Datum uitspraak: 24 november 2009
AFDELING
BESTUURSRECHTSPRAAK
Uitspraak van de voorzitter van de Afdeling bestuursrechtspraak van de Raad van State op een verzoek om het treffen van een voorlopige voorziening (artikel 8:81 van de Algemene wet bestuursrecht) in het geding tussen:
mr. A. van der Schee, kantoorhoudend te Utrecht, in haar hoedanigheid van curator in het faillissement van de besloten vennootschap met beperkte aansprakelijkheid Octrietfabriek en Handelsmaatschappij B.V.,
verzoekster,
en
het college van burgemeester en wethouders van Eemnes,
verweerder.
1. Procesverloop
Bij besluit van 9 oktober 2009 (hierna: het bestreden besluit) heeft het college van burgemeester en wethouders van Eemnes (hierna: het college) lasten onder dwangsom opgelegd aan mr. A. van der Schee (hierna: Van der Schee), in haar hoedanigheid van curator in het faillissement van de besloten vennootschap met beperkte aansprakelijkheid Octrietfabriek en Handelsmaatschappij B.V. (hierna: Octrietfabriek).
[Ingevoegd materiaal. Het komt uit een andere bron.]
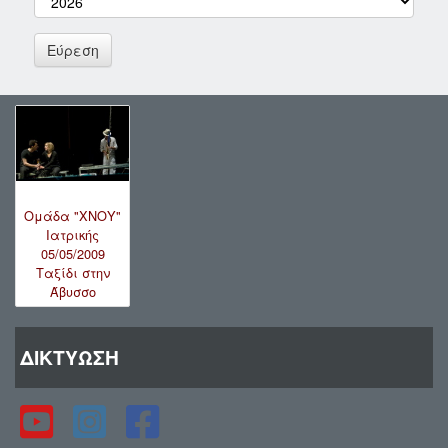
Ομάδα "ΧΝΟΥ"
Ιατρικής
05/05/2009
Ταξίδι στην
Άβυσσο
ΔΙΚΤΥΩΣΗ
Bij besluit van 15 oktober 2009 heeft het college de bij besluit van 9 oktober 2009 voor enkele van die lasten onder dwangsom bepaalde begunstigingstermijn van één week vanaf inwerkingtreding van het besluit van 9 oktober 2009 verlengd tot en met 1 november 2009.
Tegen deze besluiten heeft Van der Schee bezwaar gemaakt.
Bij brief, bij de Raad van State ingekomen op 28 oktober 2009, heeft Van der Schee de voorzitter verzocht een voorlopige voorziening te treffen.
De voorzitter heeft het verzoek ter zitting behandeld op 5 november 2009, waar Van der Schee, vertegenwoordigd door mr. drs. R.L.G. Kraaijvanger en mr. P.M.L. Schilder Spel, beiden advocaat te Utrecht, en het college, vertegenwoordigd door mr. T.W.M. Bot, mr. I.M. van Gompel en D.G.S.J. Vrede, zijn verschenen.
2. Overwegingen
2.1. Bij besluit van 15 oktober 1999 heeft het college een milieuvergunning verleend aan Octrietfabriek voor een inrichting gelegen aan de Eemweg 108 te Eemnes. Ter zitting is gebleken dat Octrietfabriek op 18 augustus 2008 de inrichting heeft gesloten in verband met de constatering dat zich asbest in de inrichting bevond. Na die tijd zijn de werkzaamheden niet hervat. Octrietfabriek is op 30 september 2008 failliet verklaard. Van der Schee is aangesteld als curator in het faillissement van Octrietfabriek.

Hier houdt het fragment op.